Istituto di Cristallografia - CNR
Dirigente Tecnologo

Tria Giancarlo

Caserta

Dr. Giancarlo Tria got his degree in Computer Science at the University of Bari (Italy) in 2010, defending a thesis in artificial intelligence applied to biomedical documents entitled “Automatic generation of a knowledge base from biomedical documents and its analysis” – under the supervision of Prof. Donato Malerba. Meanwhile, from 2008, he was also employed as fellowship researcher at MBLab (Molecular Biodiversity LABoratory) c/o IBM Italy, in Bari.

Between 2010 and 2014 he gained a PhD at EMBL Hamburg (P12 beamline, BioSAXS group), defending a final thesis in “Joint use of Small Angle X-ray Scattering with high resolution methods to study flexible biological macromolecules”. PhD evaluation committee included: Dmitri Svergun (EMBL Hamburg), Victor Lamzin (EMBL Hamburg), Gerard Kleywegt (EMBL-EBI Cambridge), and Prof. Andrew Torda (University of Hamburg). In 2014 he was also visiting researcher in the group of Prof. Gerhard Grüber at Nanyang Technological University (NTU) in Singapore where he contributed, both experimentally and computationally, to the optimization of the in-house BioSAXS instrumentation for studies investigating Dengue virus infection.

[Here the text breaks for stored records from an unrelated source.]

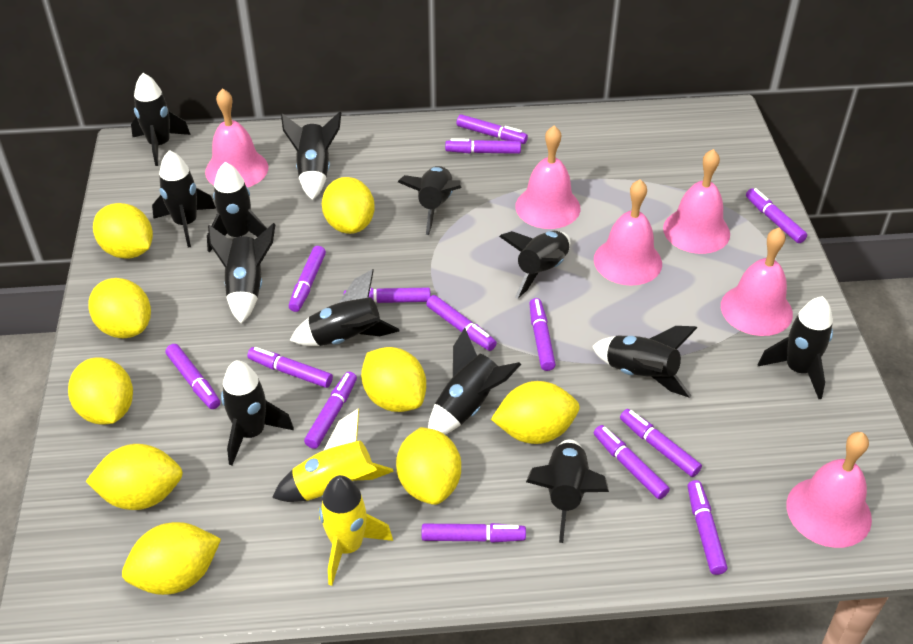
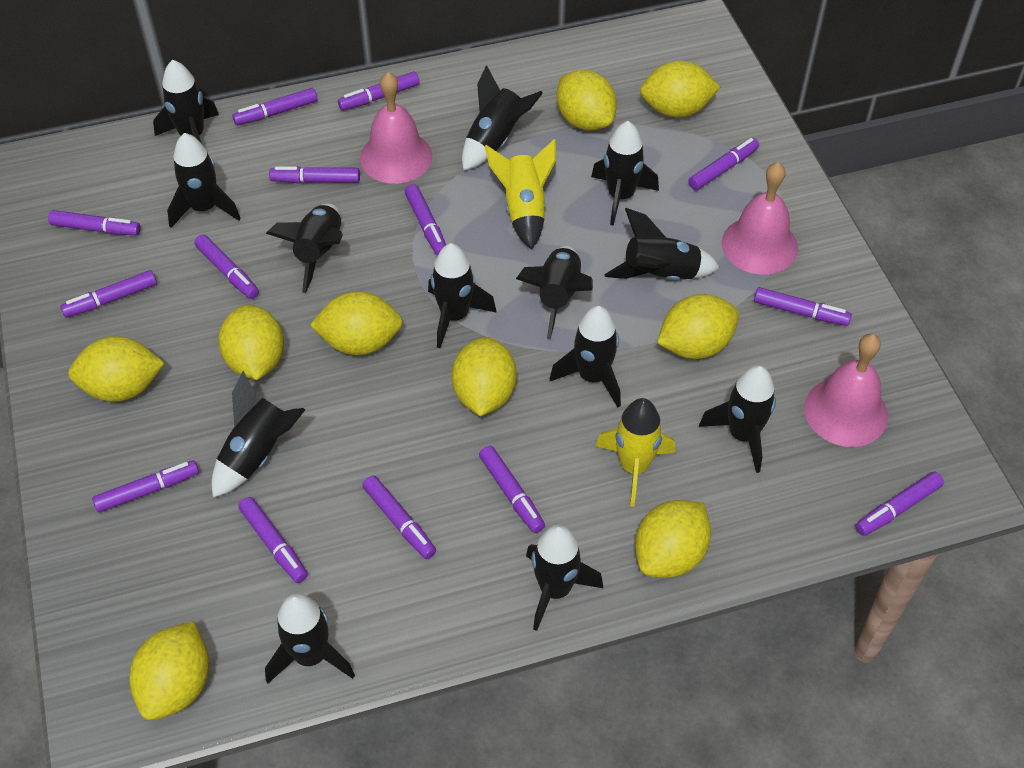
pink bell: 6 -> 3

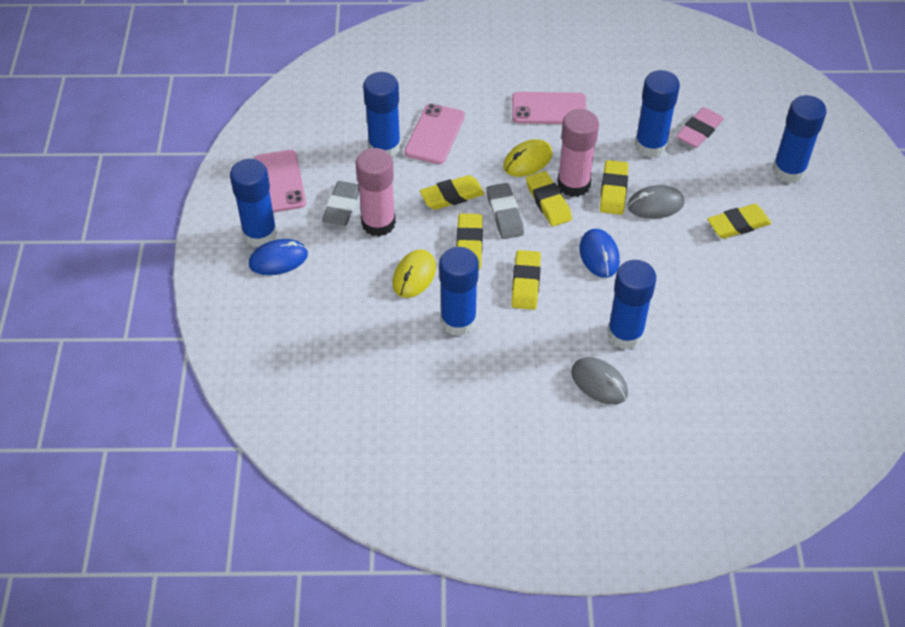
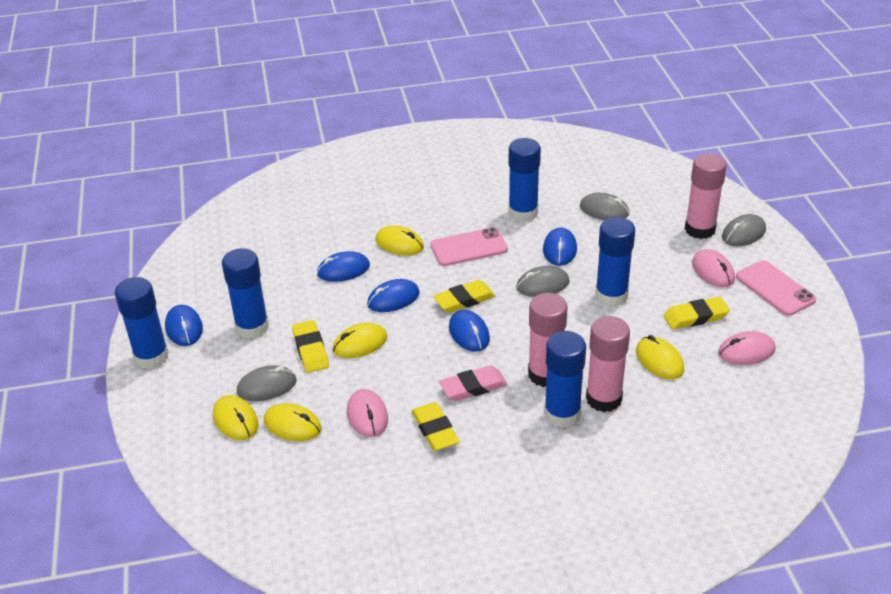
blue glue stick: 6 -> 5
blue mouse: 2 -> 5
grey eraser: 2 -> 0
grey mouse: 2 -> 4
pink glue stick: 2 -> 3
pink mouse: 0 -> 3
pink phone: 3 -> 2
yellow eraser: 6 -> 4
yellow mouse: 2 -> 5

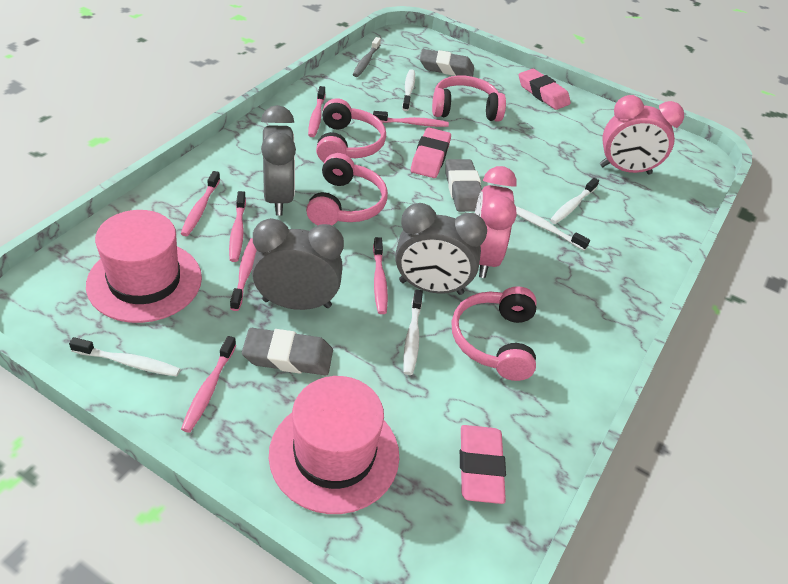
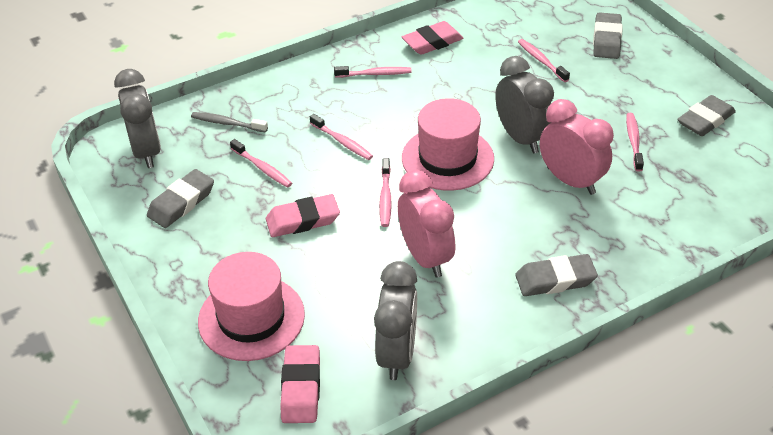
grey eraser: 3 -> 4
pink headphones: 4 -> 0
pink toothbrush: 7 -> 6
white toothbrush: 5 -> 0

Since 2015 he embraced transmission electron cryo-microscopy (cryoTEM) on proteins initially as post-doc at Maastricht University – under the supervision of Prof. Raimond Ravelli – and afterwards as cryoTEM officer at Sosei Heptares (Cambridge, UK). In 2019 he joined the Chemistry Department of University of Florence (Italy) where he contributed to the design, set up and daily management of the newly established public access electron cryo-microscopy facility for the structural characterization of (macro)molecules and soft matter (FLOrence Center for Electron Nanoscopy, FloCEN, www.flocen.unifi.it).

In May 2023 he joined CNR-IC URT Caserta as Infrastructure Manager of the PNRR project ITACA.SB (www.itaca-sb.it).

He is member of the AIC.

Artificial intelligence specialist by training (shallow learning, deep learning, data & text mining, pattern recognition, knowledge representation and reasoning, backtracking/heuristic algorithms) passionate about molecular modelling, structure-based drug discovery and biomedical data.